Ce message de foi, si enraciné dans votre culture et dans votre façon d'être Eglise, est et demeure l'objectif auquel tendre afin que l'Orient et l'Occident chrétiens puissent pleinement se réunir et mieux faire resplendir ensemble le pleroma de la catholicité de l'Eglise.
Très chers frères! Votre délégation se trouve ici à Rome pour plus d'une raison. La date de votre visite coïncide tout d'abord avec la date de la fête des saints Cyrille et Méthode, selon le calendrier en vigueur en Bulgarie. Vous entendez en outre rappeler le premier anniversaire de mon voyage à Sofia et de la rencontre inoubliable avec Sa Béatitude Maxim. Je vous remercie de ce signe de sollicitude et d'estime fraternelle!
4. Vous êtes venus à Rome également pour une heureuse circonstance: l'inauguration du service liturgique en l'église des Saints Vincent et Anastase à "Fontana di Trevi". La rencontre de prière qui s'est déroulée samedi dernier, 24 mai, a revêtu un caractère solennel en raison de la présence de nombreux membres éminents du Saint-Synode de l'Eglise orthodoxe de Bulgarie, de S.M. Siméon de Saxe Cobourg-Gotha, Premier ministre du gouvernement bulgare et de divers représentants du Saint-Siège et du Vicariat de Rome, guidés par mon Représentant, le Cardinal Walter Kasper, Président du Con-seil pontifical pour la Promotion de l'Unité des Chrétiens. Je sais que la communauté et son Recteur pro tempore, ont été accueillis fraternellement dans l'église des Saints Vincent et Anastase, qui a également été adaptée au service liturgique et pastoral pour les bulgares orthodoxes résidant à Rome. Il s'agit d'un exemple significatif de partage ecclésial, ici à Rome, qui me tient profondément à coeur.

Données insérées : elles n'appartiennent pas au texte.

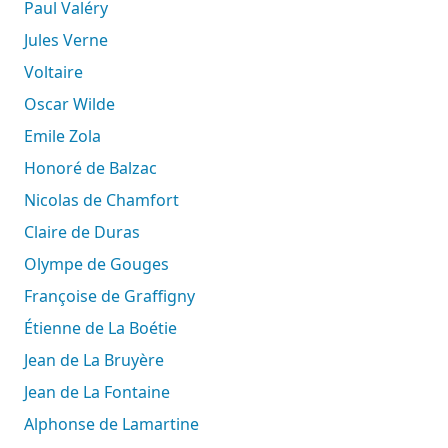
Paul Valéry
Jules Verne
Voltaire
Oscar Wilde
Emile Zola
Honoré de Balzac
Nicolas de Chamfort
Claire de Duras
Olympe de Gouges
Françoise de Graffigny
Étienne de La Boétie
Jean de La Bruyère
Jean de La Fontaine
Alphonse de Lamartine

5. En effet, si nous voulons progresser sur le chemin de la communion renouvelée, nous devons suivre les traces des saints Cyrille et Méthode, qui furent capables de gagner la reconnaissance et la confiance de Pontifes Romains, de Patriarches de Constantinople, d'Empereurs byzantins et de divers Princes des nouveaux peuples slaves (Lettre encyclique Slavorum Apostoli, n. 7). Cela signifie que la diversité n'entraîne pas toujours des conflits.
Une expérience de partage fraternel marqué par le respect réciproque de nos diversités légitimes, pourra constituer un encouragement à mieux nous connaître et à collaborer également dans d'autres contextes et circonstances, chaque fois que l'occasion s'en présentera. Que cela soit un bon présage pour l'avenir de nos relations! J'en rends grâce au Seigneur et je lui demande de bénir nos pas sur le chemin entrepris.
Je vous remercie de tout coeur de votre visite. Je vous prie d'assurer Sa Béatitude Maxim de mon souvenir constant dans ma prière au Seigneur. Que Dieu le bénisse, ainsi que vous tous et le bien-aimé peuple de Bulgarie.